Document segment:
-------

We are, however, indebted to our learned friends who represent the Attorney for the manner in which they have supplemented the survey of the case law on native title, with references, for example, to passages from Ward v Western Australia, Yorta Yorta and this year’s decision of Griffiths to mention but a few. The additional case law indicates, in our submission, the depth of the appreciation by the judicial branch in Australia of the special relationship that Australian Aboriginals have with the Australian continent.
And I say the judicial branch in Australia rather than the common law because a lot of those statements are made pursuant to applying the Native Title Act, which of course is meant to be reflective of the common law as expressed in Mabo but we say, obviously, those cases are very analogous to the common law because of what the Native Title Act picks up from the common law.
We would finish with an observation about the relationship between the authority provided by Singh and the circumstances of this case seen through the prism of Mabo [No 2] and the Native Title Act and the native title case law of the last quarter century. Victoria’s submissions at paragraph 31 quote from the famous definitional passage in Nolan, that is, definition of the concept of “alien”. We refer to this at paragraph 49 of our original submissions in the special cases and that passage emphasises belonging to another person – emphasises as part of the inherent meaning of “alien” the longing for another person or place and the Justices in Nolan go on to say:
An alien . . . is, in essence, a person who is not a member of the community which constitutes the body politic of the nation state –
So, where does that leave Singh and the propositions that the Court has asked us to comment upon in this case? We say that there is absolute consonance between the decision that is the result in Singh and the propositions which the Court has put forward for comment by the parties. Ms Singh was held to be an alien not because Indian law said that she owed allegiance to India, although that was referred to in some of the reasoning, she was an alien because her parents had only been in Australia for a fraction of time and she and they did not belong to the Australian community in any real sense.
The plaintiffs, in contrast, as descendants of the first peoples of Australia do belong to the Australian community. In fact, we say that the Australian community is best conceived of – best perceived as a continuity from when the first of the first peoples came to Australia right up to the present moment and the settlement by people from Europe and Federation are part of the continuity and evolution of the Australian community.
But, going back to the plaintiffs, as members of Australian societies – sorry, as members of Aboriginal societies, they belong to the Australian community and this belonging in all its dimensions was recognised by the common law in Mabo and that recognition has been developed and deepened by the thicket of native title case law which has continued to develop in the intervening years.
So, what was decided in Singh and what we ask the Court to decide here and what is reflected in the Court’s propositions, we say, there is absolute consistency between those things because it goes back to that inherent meaning of “alien”, the word that is used in 51(xix) which is belonging or not belonging to a person or place. Those are our supplementary submissions, your Honours.
KIEFEL CJ: Yes, thank you, Mr Keim. Yes, Mr Willis. Mr Willis, the State of Victoria did not intervene at the outset of this matter, it has intervened at the point where this matter is brought back before the Court to deal with particular propositions. The Commonwealth has said that you have gone outside the ambit of those propositions.

-------

Given exercise 1:
List each line in the rows below that contains the string "clef".

-------

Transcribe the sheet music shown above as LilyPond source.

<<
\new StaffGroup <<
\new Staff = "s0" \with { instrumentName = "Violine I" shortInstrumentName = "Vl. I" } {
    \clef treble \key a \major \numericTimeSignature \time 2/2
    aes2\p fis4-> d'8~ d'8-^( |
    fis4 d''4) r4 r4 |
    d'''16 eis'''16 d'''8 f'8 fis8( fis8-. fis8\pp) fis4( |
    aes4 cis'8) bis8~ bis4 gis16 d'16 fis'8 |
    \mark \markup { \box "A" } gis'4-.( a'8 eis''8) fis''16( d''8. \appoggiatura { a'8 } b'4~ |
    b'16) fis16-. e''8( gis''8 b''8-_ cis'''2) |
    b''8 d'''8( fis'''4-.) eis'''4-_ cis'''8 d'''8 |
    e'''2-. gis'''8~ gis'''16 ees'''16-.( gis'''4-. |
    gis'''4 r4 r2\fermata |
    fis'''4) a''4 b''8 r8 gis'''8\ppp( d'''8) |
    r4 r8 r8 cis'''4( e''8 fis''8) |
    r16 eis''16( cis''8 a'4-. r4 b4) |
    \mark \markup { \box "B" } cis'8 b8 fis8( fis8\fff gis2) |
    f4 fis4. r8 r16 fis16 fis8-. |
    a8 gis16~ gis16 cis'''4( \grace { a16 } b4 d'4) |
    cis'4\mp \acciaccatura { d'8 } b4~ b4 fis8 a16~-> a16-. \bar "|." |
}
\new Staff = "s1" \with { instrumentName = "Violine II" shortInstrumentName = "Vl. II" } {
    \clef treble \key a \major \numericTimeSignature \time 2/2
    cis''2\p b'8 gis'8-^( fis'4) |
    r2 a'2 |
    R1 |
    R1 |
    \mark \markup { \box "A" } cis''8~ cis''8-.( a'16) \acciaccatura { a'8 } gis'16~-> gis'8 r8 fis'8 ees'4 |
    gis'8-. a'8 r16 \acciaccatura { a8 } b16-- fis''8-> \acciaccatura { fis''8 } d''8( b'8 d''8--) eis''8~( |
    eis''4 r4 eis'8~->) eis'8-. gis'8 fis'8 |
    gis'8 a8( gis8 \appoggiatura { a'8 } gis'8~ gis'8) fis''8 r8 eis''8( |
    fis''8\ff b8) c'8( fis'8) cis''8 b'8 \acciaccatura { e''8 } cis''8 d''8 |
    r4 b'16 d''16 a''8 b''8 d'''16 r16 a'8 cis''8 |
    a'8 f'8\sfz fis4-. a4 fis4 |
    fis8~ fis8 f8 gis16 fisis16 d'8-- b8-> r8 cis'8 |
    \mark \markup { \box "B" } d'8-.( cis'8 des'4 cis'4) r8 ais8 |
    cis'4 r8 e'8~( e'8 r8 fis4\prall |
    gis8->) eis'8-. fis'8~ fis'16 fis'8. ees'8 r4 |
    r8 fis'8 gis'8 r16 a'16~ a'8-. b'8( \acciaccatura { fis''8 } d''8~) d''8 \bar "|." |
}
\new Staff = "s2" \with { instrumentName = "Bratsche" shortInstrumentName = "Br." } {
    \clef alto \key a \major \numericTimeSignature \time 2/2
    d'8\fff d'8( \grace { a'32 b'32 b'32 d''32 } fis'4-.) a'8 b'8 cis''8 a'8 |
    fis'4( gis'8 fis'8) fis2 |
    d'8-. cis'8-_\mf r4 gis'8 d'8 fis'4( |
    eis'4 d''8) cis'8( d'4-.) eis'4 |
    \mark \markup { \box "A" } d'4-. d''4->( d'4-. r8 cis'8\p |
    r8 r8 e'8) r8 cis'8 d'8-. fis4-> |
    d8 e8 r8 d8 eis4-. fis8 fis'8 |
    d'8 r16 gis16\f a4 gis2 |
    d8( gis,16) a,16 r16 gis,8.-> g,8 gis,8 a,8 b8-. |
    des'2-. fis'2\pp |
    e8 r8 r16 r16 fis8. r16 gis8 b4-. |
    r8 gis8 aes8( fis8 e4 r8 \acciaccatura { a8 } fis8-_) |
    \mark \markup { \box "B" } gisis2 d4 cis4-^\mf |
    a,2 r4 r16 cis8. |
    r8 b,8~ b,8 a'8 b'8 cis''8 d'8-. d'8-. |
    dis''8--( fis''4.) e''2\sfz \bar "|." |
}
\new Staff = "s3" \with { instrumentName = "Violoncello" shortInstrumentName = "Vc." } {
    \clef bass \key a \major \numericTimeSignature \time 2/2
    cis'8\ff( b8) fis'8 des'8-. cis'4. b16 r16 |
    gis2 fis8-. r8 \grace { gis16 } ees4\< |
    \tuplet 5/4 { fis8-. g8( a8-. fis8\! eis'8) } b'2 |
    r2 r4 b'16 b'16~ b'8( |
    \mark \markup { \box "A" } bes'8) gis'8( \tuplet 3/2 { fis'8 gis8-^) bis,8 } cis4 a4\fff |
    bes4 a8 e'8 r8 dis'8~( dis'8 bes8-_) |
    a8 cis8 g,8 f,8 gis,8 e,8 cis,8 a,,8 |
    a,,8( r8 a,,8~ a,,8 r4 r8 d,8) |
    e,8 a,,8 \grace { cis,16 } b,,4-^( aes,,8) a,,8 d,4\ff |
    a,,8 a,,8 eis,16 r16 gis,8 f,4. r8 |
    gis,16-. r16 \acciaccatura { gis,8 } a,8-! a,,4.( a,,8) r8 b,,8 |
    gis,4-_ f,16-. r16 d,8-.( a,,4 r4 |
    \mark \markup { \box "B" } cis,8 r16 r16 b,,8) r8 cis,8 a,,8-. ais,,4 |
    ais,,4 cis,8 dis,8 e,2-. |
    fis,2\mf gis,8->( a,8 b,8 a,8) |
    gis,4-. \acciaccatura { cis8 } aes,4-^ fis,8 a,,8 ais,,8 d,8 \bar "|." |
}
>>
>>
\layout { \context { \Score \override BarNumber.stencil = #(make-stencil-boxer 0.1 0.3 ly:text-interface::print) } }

-------

Given exercise 2:
Extend the court transcript on native title and the meaning of "alien," starting after its last sentence.

Written answer 1:
    \clef treble \key a \major \numericTimeSignature \time 2/2
    \clef treble \key a \major \numericTimeSignature \time 2/2
    \clef alto \key a \major \numericTimeSignature \time 2/2
    \clef bass \key a \major \numericTimeSignature \time 2/2

Written answer 2:
MR WILLIS: We acknowledge what your Honour has said. Our response is that everything that the State of Victoria has put before the Court here is prompted by and in response to the particular supplementary question posed by the Court. We are conscious that we were not here at the outset. It is only in response to the questions as they were framed. What we have sought to do, however, is to provide in a nutshell or an overview the analysis that Victoria applies so that its particular responses to the particular steps that have been laid out in the question and asked for which comment is made, can be understood as a matter of methodology.
Our first work was, just as the plaintiff and the Commonwealth have tended to do, was to go proposition by proposition to make a point or to respond. We did so and our written submissions on which we rely did so, but as we did that we appreciated that we were either repeating ourselves or spreading an argument across different points. So we sought to bring together in one spot at the outset the fundamental propositions for which Victoria submits – addresses the supplementary question.
KIEFEL CJ: I see from your outline of oral argument now that you have distilled it to the point of making a general submission to reconceptualise the meaning of “aliens” altogether.
MR WILLIS: That takes up and wears as a badge an analysis proposed by the Commonwealth in their response. I think it is a fair description, but it is not, we would submit, a variance to what essentially has been put and already argued before the Court. But what we sought to do was to get to an underlying or basal principle on which the Court could make sense of the arguments about aboriginality of the plaintiffs, of these two individuals and the facts in the stated case, and how should that be linked to or understood in the context of the existing jurisprudence on aliens that the Court has found.
What we are really saying is that, just as the meaning of “aliens” in the Constitution was not fixed in 1901, and the Court has said that in Singh – it is in the plurality judgment in Singh in numbers of places and the Commonwealth agrees with that – it did not have a fixed or immutable meaning in 1901, and quite clearly it has evolved – what is or who is an alien has evolved. There is no reason in principle why the law, as it stood in 2004 or before this case was brought, is the endpoint of the evolution of the meaning of “aliens”. Essentially our proposition is that there are two streams of jurisprudence and two streams of understanding within the Court which can be brought together in a coherent and logical way so as to ‑ ‑ ‑
KIEFEL CJ: Looking at the final point that you make in your outline at paragraph 11 though, the point you make is that the relationship of Aboriginal Australians to land and waters of Australia equates to the bonds of citizenship.
MR WILLIS: Yes, that ‑ ‑ ‑
KIEFEL CJ: So do you accept that citizenship is the synonym for alienage?
MR WILLIS: It has become – there is a fundamental dichotomy, or there is a – to be an alien implies an alternative. Through the course of decision to this point, citizenship has become the most convenient summary of a dichotomy between ourself and others and it has become expressed as “citizen” and “alien”.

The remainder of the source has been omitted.